### Exercise text
8. SOUNDBITE (English) Tristram Stuart, Feeding the 5000:
“I’ll give you an example: I met a grower who was wasting 40 percent of the vegetables that he was growing for a UK supermarket. Why was he wasting them? Primarily the issue is the cosmetic standards that are laid down by the UK supermarket. So that beans have to be not too long and not too short. If they are too long he has to cut off a third of the bean and waste it. That’s a waste of a third of all resources that went into growing that bean.”
9. Med shot, corn on the grill.
10. SOUNDBITE (English) Tristram Stuart, Feeding the 5000:
“So what we’ve done over the last week is that we’ve gone down to all these exporters who are not oblivious to the scandalous nature of waste in food. They’ve donated us, very kindly, the food to feed environment ministers and UN diplomats from around the world with food that otherwise would have been wasted. Now our message is simply to say, the solution to this problem is to eat and enjoy food rather than throwing it away. And there are a lot of ways in which we can implement that simple motto.”
3. Various shots, delegates and Ministers eating food rejected by the UK market.
Hundreds of ministers and high-level officials yesterday (19 February) dined on perfectly good food grown by Kenyan farmers but rejected by UK supermarkets due to cosmetic imperfections at the headquarters of the UN Environment Program (UNEP) in Nairobi to highlight a major campaign to cut massive levels of global food loss and waste.

### Requirement
Copy out the part of the food-waste shot list that opens with the words containing "9. Med shot, corn" and closes with "the UK market.". The rows that come next are separate material with no connection to the food-waste shot list.

(Collected data)
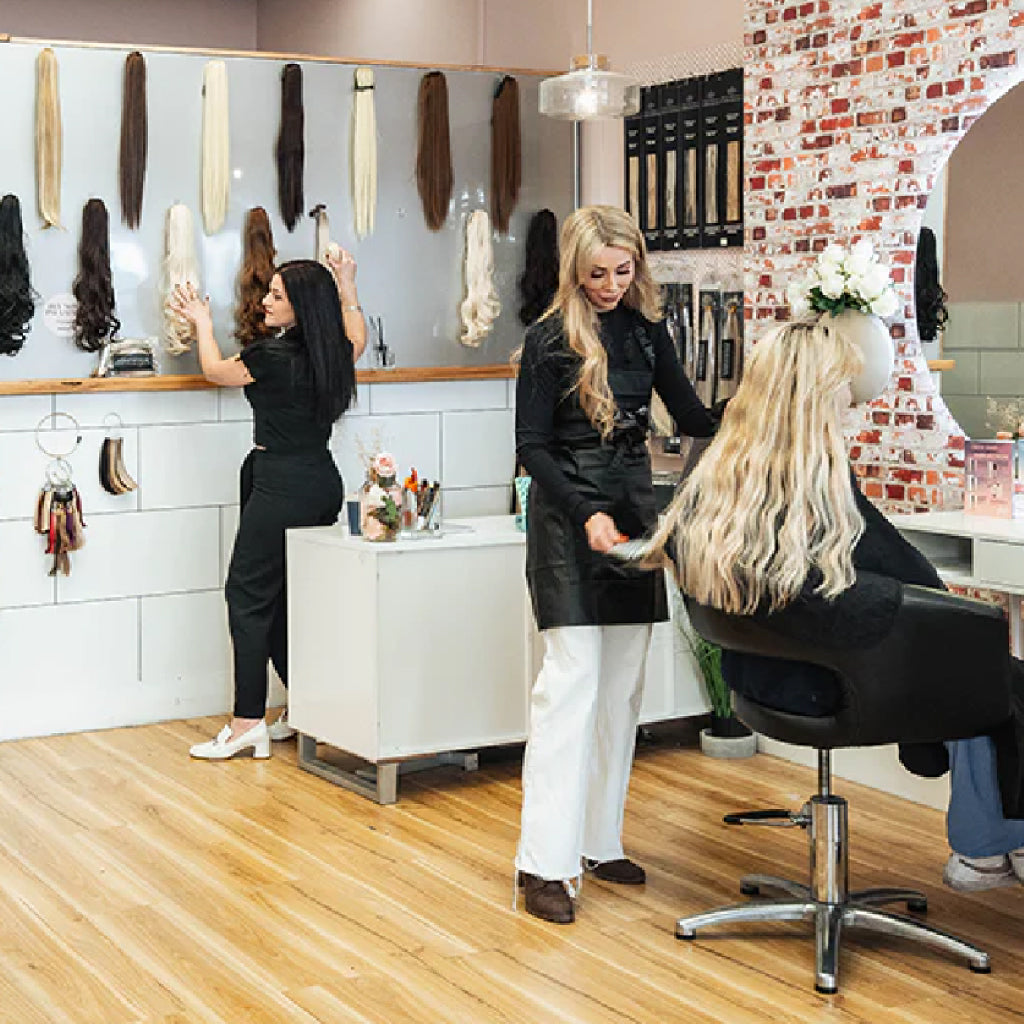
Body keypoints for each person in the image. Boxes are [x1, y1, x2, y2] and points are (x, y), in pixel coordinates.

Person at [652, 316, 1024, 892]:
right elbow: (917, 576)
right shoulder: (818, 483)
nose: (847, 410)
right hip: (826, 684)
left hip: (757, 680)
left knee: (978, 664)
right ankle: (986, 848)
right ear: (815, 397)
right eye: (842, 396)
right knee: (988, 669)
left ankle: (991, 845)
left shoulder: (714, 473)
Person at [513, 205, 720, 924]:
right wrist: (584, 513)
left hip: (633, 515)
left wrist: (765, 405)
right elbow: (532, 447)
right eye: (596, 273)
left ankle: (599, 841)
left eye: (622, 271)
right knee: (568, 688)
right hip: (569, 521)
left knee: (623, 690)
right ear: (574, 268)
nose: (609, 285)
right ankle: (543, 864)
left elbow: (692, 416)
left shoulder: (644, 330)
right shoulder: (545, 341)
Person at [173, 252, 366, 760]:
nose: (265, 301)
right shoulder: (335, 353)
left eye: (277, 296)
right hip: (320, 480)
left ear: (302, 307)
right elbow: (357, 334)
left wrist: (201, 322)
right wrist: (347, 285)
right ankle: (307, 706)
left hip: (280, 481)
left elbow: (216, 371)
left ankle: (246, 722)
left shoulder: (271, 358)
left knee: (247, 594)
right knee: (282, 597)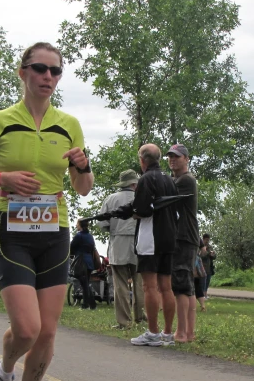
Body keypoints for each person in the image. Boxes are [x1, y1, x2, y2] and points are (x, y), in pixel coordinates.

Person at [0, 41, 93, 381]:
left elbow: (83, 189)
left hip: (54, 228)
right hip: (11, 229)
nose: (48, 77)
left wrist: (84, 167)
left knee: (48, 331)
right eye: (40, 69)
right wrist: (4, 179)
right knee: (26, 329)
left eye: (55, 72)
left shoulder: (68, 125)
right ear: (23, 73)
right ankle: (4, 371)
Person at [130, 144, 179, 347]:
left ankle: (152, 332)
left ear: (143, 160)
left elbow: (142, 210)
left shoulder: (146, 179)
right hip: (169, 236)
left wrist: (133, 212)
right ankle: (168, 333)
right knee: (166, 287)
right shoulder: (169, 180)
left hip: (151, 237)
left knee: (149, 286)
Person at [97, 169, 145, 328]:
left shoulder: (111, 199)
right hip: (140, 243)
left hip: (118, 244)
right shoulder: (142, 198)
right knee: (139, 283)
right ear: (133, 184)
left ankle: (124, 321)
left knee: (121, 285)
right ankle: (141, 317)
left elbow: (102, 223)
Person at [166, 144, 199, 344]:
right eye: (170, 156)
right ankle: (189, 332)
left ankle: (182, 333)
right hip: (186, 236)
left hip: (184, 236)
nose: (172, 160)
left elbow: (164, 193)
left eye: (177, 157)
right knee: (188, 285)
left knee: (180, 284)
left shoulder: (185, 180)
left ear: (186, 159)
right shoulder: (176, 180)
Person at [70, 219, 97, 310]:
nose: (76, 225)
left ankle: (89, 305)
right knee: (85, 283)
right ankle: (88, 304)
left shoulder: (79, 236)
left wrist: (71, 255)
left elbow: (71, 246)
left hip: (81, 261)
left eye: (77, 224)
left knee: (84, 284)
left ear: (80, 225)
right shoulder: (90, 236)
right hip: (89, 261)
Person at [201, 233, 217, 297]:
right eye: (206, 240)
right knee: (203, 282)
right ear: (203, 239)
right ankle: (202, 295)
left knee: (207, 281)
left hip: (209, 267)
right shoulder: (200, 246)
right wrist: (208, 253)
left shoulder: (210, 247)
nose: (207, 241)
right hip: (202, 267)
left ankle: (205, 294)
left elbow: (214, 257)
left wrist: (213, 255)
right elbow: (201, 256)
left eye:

### Answer box
9. Med shot, corn on the grill.
10. SOUNDBITE (English) Tristram Stuart, Feeding the 5000:
“So what we’ve done over the last week is that we’ve gone down to all these exporters who are not oblivious to the scandalous nature of waste in food. They’ve donated us, very kindly, the food to feed environment ministers and UN diplomats from around the world with food that otherwise would have been wasted. Now our message is simply to say, the solution to this problem is to eat and enjoy food rather than throwing it away. And there are a lot of ways in which we can implement that simple motto.”
3. Various shots, delegates and Ministers eating food rejected by the UK market.